Method: The authors compared educational experiences of internal medicine interns at Vanderbilt University Medical Center before (2010; 47 interns) and after (2011; 50 interns) duty hours restrictions were implemented in July 2011. The authors compared number of inpatient encounters, breadth of concepts in notes, exposure to five common presenting problems, procedural experience, and attendance at teaching conferences.

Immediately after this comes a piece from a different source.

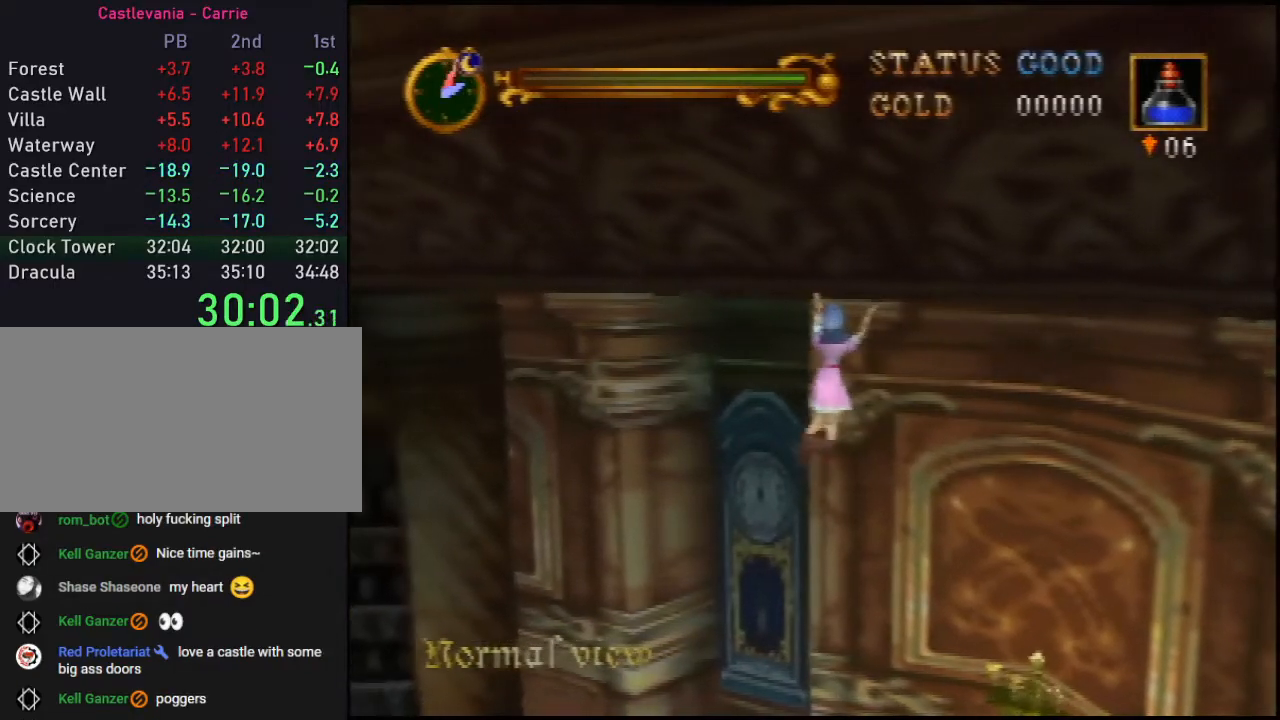
{"buttons": ["A"], "left_stick": "left", "events": []}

Results: Following the duty hours restrictions, interns cared for more unique patients (mean 118 versus 140 patients per intern, P = .005) and wrote more history and physicals (mean 73 versus 88, P = .005). Documentation included more total concepts after the 16-hour maximum shift implementation, with a 14% increase for history and physicals (338 versus 387, P < .001) and a 10% increase for progress notes (316 versus 349, P < .001). There was no difference in the median number of selected procedures performed (6 versus 6, P = 0.94). Attendance was higher at the weekly chief resident conference (60% versus 68% of expected attendees, P < .001) but unchanged at morning report conferences (79% versus 78%, P = .49).
Conclusions: Intern clinical exposure did not decrease after implementation of the 16-hour shift length restriction. In fact, interns saw more patients, produced more detailed notes, and attended more conferences following duty hours restrictions.